Our calls are mostly me yelling short questions and waiting for something profound in return. Occasionally he delivers: When I asked him what he thinks makes America different, he said, “America is a terrible place to be stupid.”

That’s why he immigrated here. A pillar of capitalism is you can’t reward the winners without punishing the losers. I worry our government has been co-opted by the wealthy and is focused on protecting the previous generation of winners, even if it means reducing future generations’ ability to win. Aren’t we borrowing against our children’s prosperity to protect the wealth of the top 10 percent, if not the one percent?

In Scotland during the Great Depression, my dad was physically abused by his father. His mother spent the money he sent home from the Royal Navy on whiskey and cigarettes. My dad took a huge risk and came to America. My mom took a similar risk, leaving her two youngest siblings in an orphanage (her parents had both died in their early 50s), and bought a ticket on a steamship. She had a small suitcase and 110 quid that she hid in both socks. Why? Because they wanted to work their asses off and be rewarded for the risks they were willing to take. This was capitalism, a beacon of hope for people who are smart, hardworking, and comfortable with risk, promising a greater share of the spoils to them than to those who are not.

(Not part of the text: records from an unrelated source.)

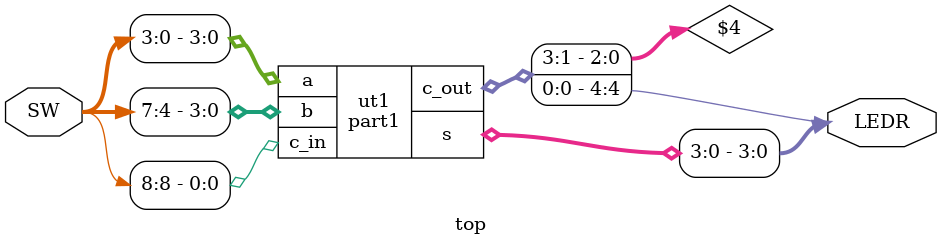
<source format=sv>

module part1(input logic [3:0] a, b, input logic c_in,
output logic [3:0] s, c_out);
    logic c1, c2, c3, c_final;

    assign c_out = {c_final, c3, c2, c1};

    full_adder u1(a[0],b[0],c_in,    s[0],c1);
    full_adder u2(a[1],b[1],c1,      s[1],c2);
    full_adder u3(a[2],b[2],c2,      s[2],c3);
    full_adder u4(a[3],b[3],c3,      s[3],c_final);


endmodule

module full_adder(input logic a, b, c_in, output logic s, c_out);
    logic y;
    assign y = a^b;
    assign s = y^c_in;
    assign c_out = y ? c_in : b; 
        

endmodule


//module part1(input logic [3:0] a, b, input logic c_in,
//output logic [3:0] s, c_out);
    //logic c1, c2, c3;

   // full_adder u1(a[0],b[0],c_in,    s[0],c1);
    //full_adder u2(a[1],b[1],c1,      s[1],c2);
    //full_adder u3(a[2],b[2],c2,      s[2],c3);
    //full_adder u4(a[3],b[3],c3,      s[3],c_out);

//endmodule


module top(LEDR, SW);
    input logic [9:0] SW;
    output logic [9:0] LEDR;

    part1 ut1(
        .a(SW[3:0]),
        .b(SW[7:4]),
        .c_in(SW[8]),
        .s(LEDR[3:0]),
        .c_out(LEDR[4])
    );
endmodule

</source>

However, no more. Modern-day capitalism in America is to flatten the risk curve for people who already have money by borrowing from future generations with debt-fueled bailouts for companies. We have consciously decided to reduce the downside for the wealthy, thereby limiting the upside for future generations.

Consider the interview with venture capitalist Chamath Palihapitiya, who told CNBC host Scott Wapner that equity holders deserve to get wiped out. “Why does anybody deserve, to use your word, to get wiped out in a crisis created like this?” Wapner responded. “This is like a natural disaster; why does anybody deserve to get wiped out? Wouldn’t that be immoral in and of itself?”